Full-year operation of the new Sardis Library is one reason the city needed to increase property taxes for 2014. The library opened part way through 2013. - Paul J. Henderson
Full-year operation of the new Sardis Library is one reason the city needed to increase property taxes for 2014. The library opened part way through 2013.
— image credit: Paul J. Henderson

City council passed its 2014 financial plan bylaw with little fanfare and little public input after Tuesday’s public hearing in council chambers.

The plan will see homeowners hit with a 2.44 per cent tax increase in addition to a similar increase to water and sewer rates.

As has become a bit of a tradition, city staff point out Chilliwack’s property tax rate is second lowest in the Lower Mainland, far below the average, and even farther below when garbage, water and sewer are taken into account.

As has also become an annual tradition, few residents show up save for local resident Gary Raddysh, who annually pans government taxation at every level and requests a zero per cent increase, and Bryden Nelmes, who generally approves of what city hall does suggesting specific areas of improvement.

Mayor Sharon Gaetz thanked Nelmes for his annual tradition of turning out to comment on the city’s finanical plan, while Nelmes called it a shame that people discuss city finances in letters to the editor and on social media, but few show up in council chambers.

“That really saddens me,” he said.

Raddysh pointed to a recent Times article, that listed annual tax increases since 2004, numbers that showed the 2.44 per cent, or $38 on a representative home, is the lowest increase in more than a decade. Raddysh pointed out, however, that if you multiply those rates together, residential property owners have seen a 45 per cent tax increase in 11 years.
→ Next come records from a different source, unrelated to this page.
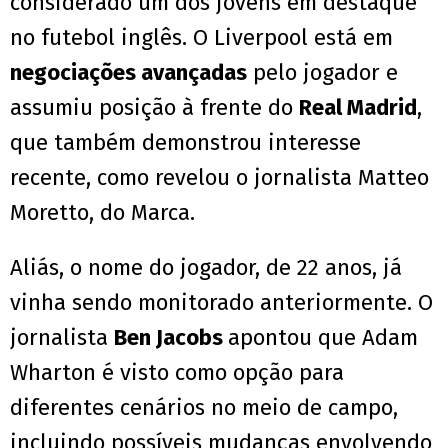
considerado um dos jovens em destaque
no futebol inglês. O Liverpool está em
negociações avançadas
pelo jogador e
assumiu posição à frente do
Real Madrid
,
que também demonstrou interesse
recente, como revelou o jornalista Matteo
Moretto, do Marca.
Aliás, o nome do jogador, de 22 anos, já
vinha sendo monitorado anteriormente. O
jornalista
Ben Jacobs
apontou que Adam
Wharton é visto como opção para
diferentes cenários no meio de campo,
incluindo possíveis mudanças envolvendo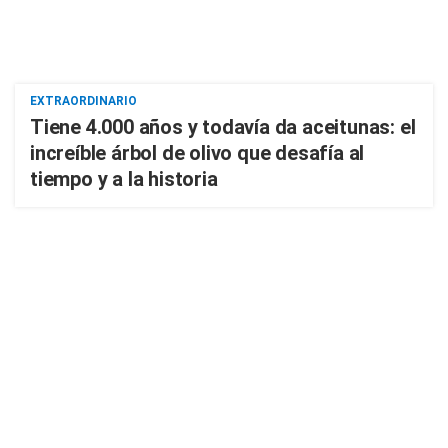
EXTRAORDINARIO
Tiene 4.000 años y todavía da aceitunas: el
increíble árbol de olivo que desafía al
tiempo y a la historia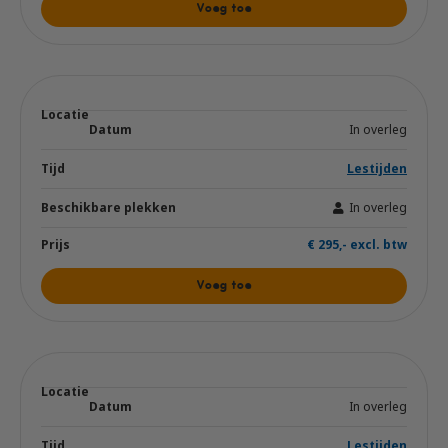
Voeg toe
In overleg
Lestijden
In overleg
€ 295,- excl. btw
Voeg toe
In overleg
Lestijden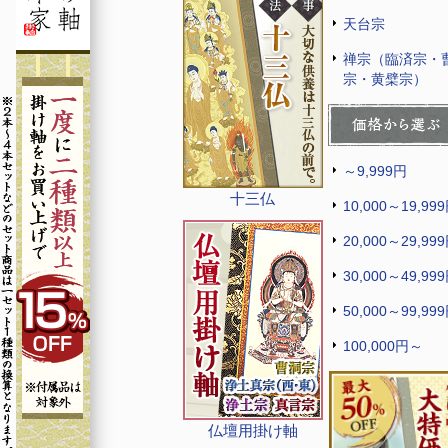
天台宗
禅宗（臨済宗・
宗・黄檗宗）
～9,999円
十三仏
10,000～19,99
20,000～29,99
30,000～49,99
50,000～99,99
100,000円～
仏壇用掛け軸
“I’ve never seen a zero per cent tax increase in 16 years,” he said.

Director of finances Glen Savard said in his presentation to council that Chilliwack’s tax rate is second lowest in the Lower Mainland behind Surrey, and 32 per cent or $494 lower than the average. When sewer, water and garbage is included, a typical Chilliwack homeowner pays 43 per cent less or $1,389 less than the average, based on statistics provided by the provincial government.
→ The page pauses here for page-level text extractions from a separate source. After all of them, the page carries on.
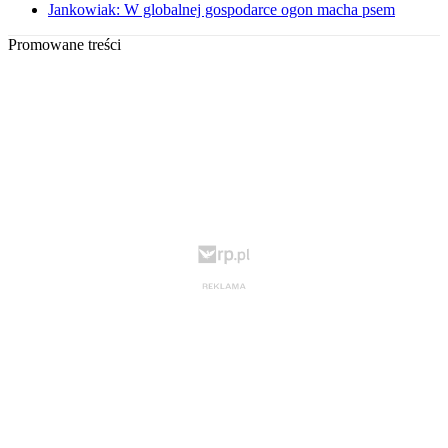
Jankowiak: W globalnej gospodarce ogon macha psem
Promowane treści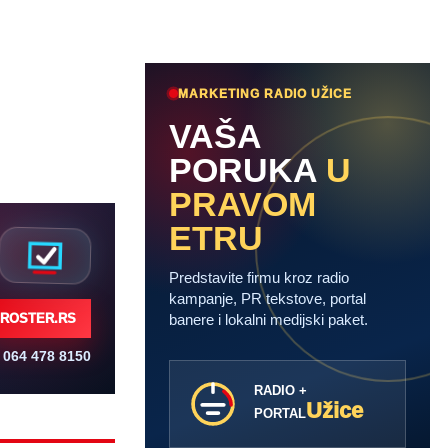
MARKETING RADIO UŽICE
VAŠA
PORUKA
U
PRAVOM
ETRU
Predstavite firmu kroz radio
kampanje, PR tekstove, portal
banere i lokalni medijski paket.
ROSTER.RS
064 478 8150
RADIO +
Užice
PORTAL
Reasons for the required increase include ever-rising RCMP costs, the addition of two new Mounties and one firefighter, transit expansion, an expanded road rehabilitation program, among other things.
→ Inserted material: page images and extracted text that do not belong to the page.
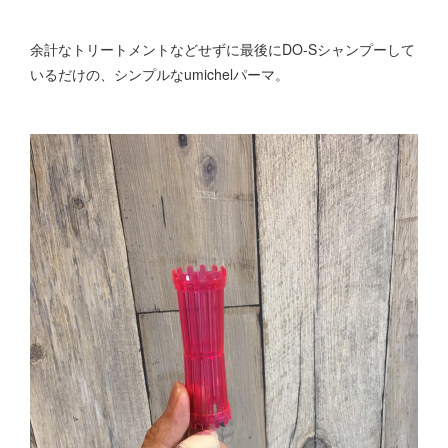
余計なトリートメントなどせずに最後にDO-Sシャンプーして
いるだけの、シンプルなumichelパーマ。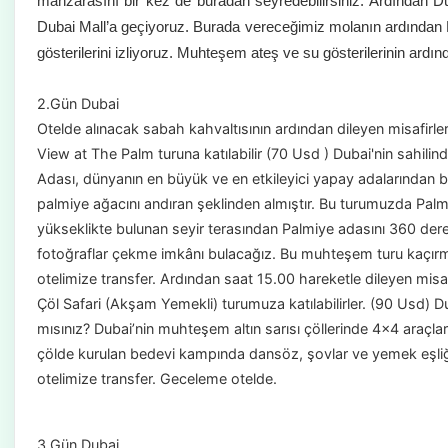
manzarasını bir kez de buradan seyredebilirsiniz. Ardından D
Dubai Mall’a geçiyoruz. Burada vereceğimiz molanın ardından 
gösterilerini izliyoruz. Muhteşem ateş ve su gösterilerinin ardı
2.Gün Dubai
Otelde alınacak sabah kahvaltısının ardından dileyen misafirl
View at The Palm turuna katılabilir (70 Usd ) Dubai'nin sahili
Adası, dünyanın en büyük ve en etkileyici yapay adalarından bir
palmiye ağacını andıran şeklinden almıştır. Bu turumuzda Pal
yükseklikte bulunan seyir terasından Palmiye adasını 360 d
fotoğraflar çekme imkânı bulacağız. Bu muhteşem turu kaçır
otelimize transfer. Ardından saat 15.00 hareketle dileyen mis
Çöl Safari (Akşam Yemekli) turumuza katılabilirler. (90 Usd) Du
mısınız? Dubai’nin muhteşem altın sarısı çöllerinde 4x4 araçl
çölde kurulan bedevi kampında dansöz, şovlar ve yemek eşliğ
otelimize transfer. Geceleme otelde.
3.Gün Dubai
In speaking in favour of the financial plan bylaw, Gaetz made reference, if indirectly, to a letter to the editor by former Chilliwack mayor and MLA John Les that appeared in the March 13 Times. In it, Les argued that Gaetz’s claim the city’s taxes were the lowest was untrue because the fee for garbage collection is separate from property taxes unlike in some communities where it’s included.

“[I]t is important to compare apples to apples,” Les wrote.

The city does, however, include those utilities when making the comparison that Chilliwack’s homeowners pay the lowest municipal rates in the Lower Mainland.

Gaetz said that she hears “people who don’t understand” claiming the rate comparisons are not accurate.

“That is simply untrue,” she said. “That has already been factored in.”

Council gave financial adoption to the 2014 financial plan bylaw unanimously Tuesday, with Couns. Sue Attrill and Ken Huttema absent. Gaetz, Couns. Jason Lum, Chuck Stam, Stewart McLean and Ken Popove voted for the bylaw.